Data>
┄┄┄┄┄┄┄┄┄┄
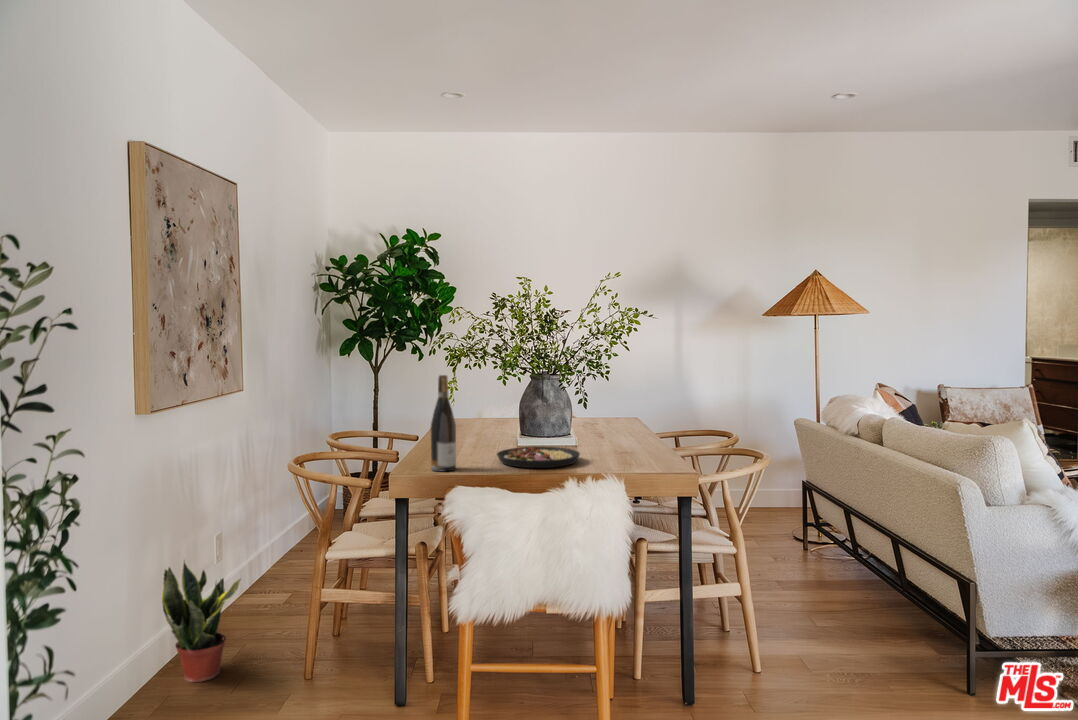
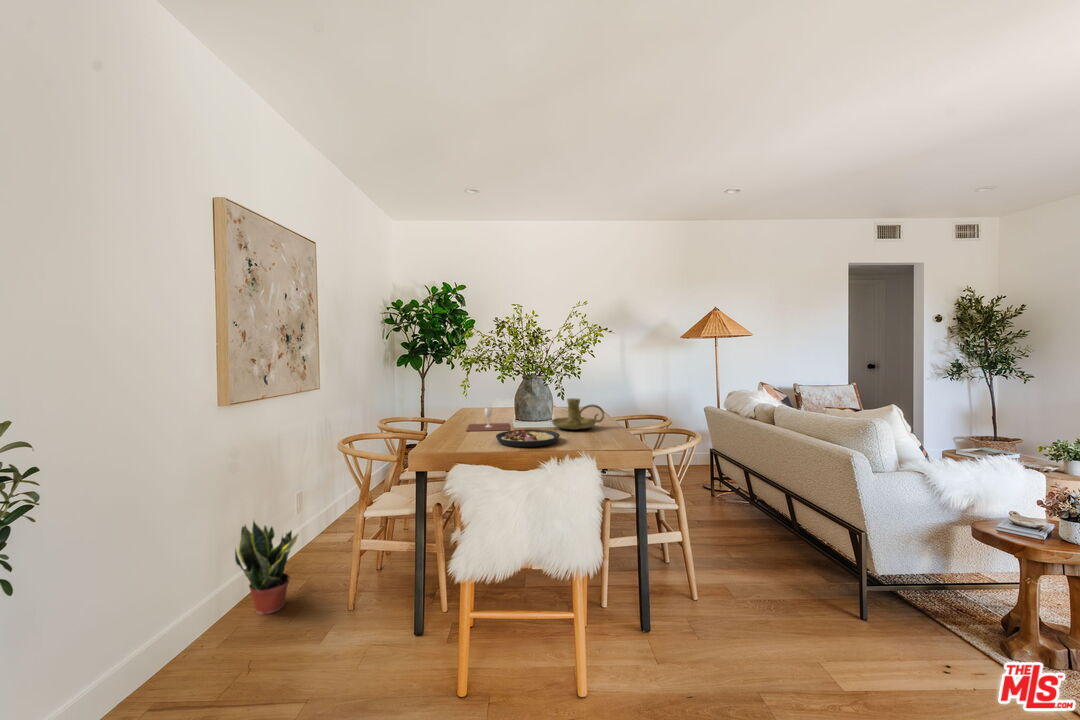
wine bottle: present [431,375,456,471] -> none [443,375,463,451]
candle holder: none [569,406,641,447] -> present [552,398,604,430]
wine glass: none [455,418,513,449] -> present [467,408,510,431]

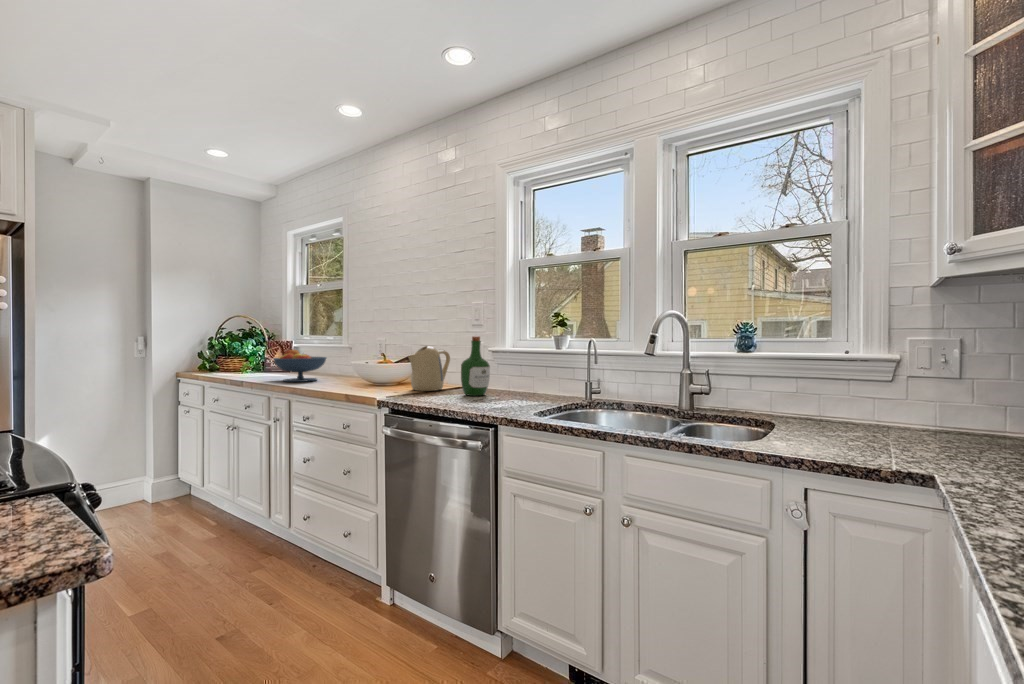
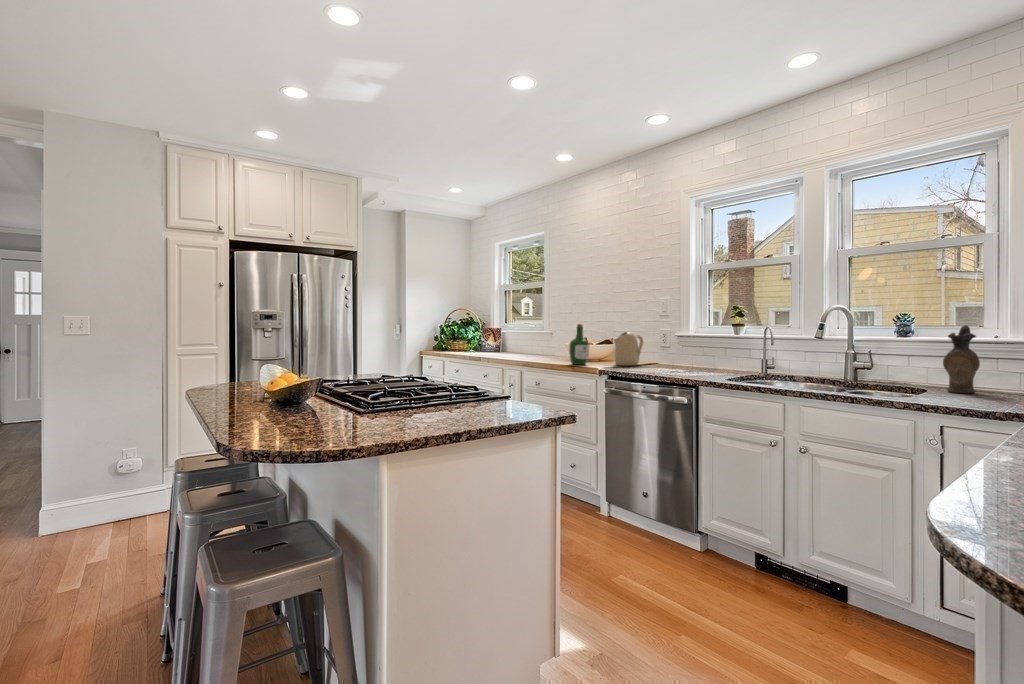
wine bottle: present [461,336,490,396] -> present [569,324,589,365]
ceramic pitcher: none [796,337,839,429] -> present [943,325,980,393]
fruit bowl: present [273,350,326,382] -> none [503,335,540,358]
┄┄┄┄┄┄┄┄┄┄
What this task involves> Provide only the number of lines above that contain the word "bottle".

Solution> 2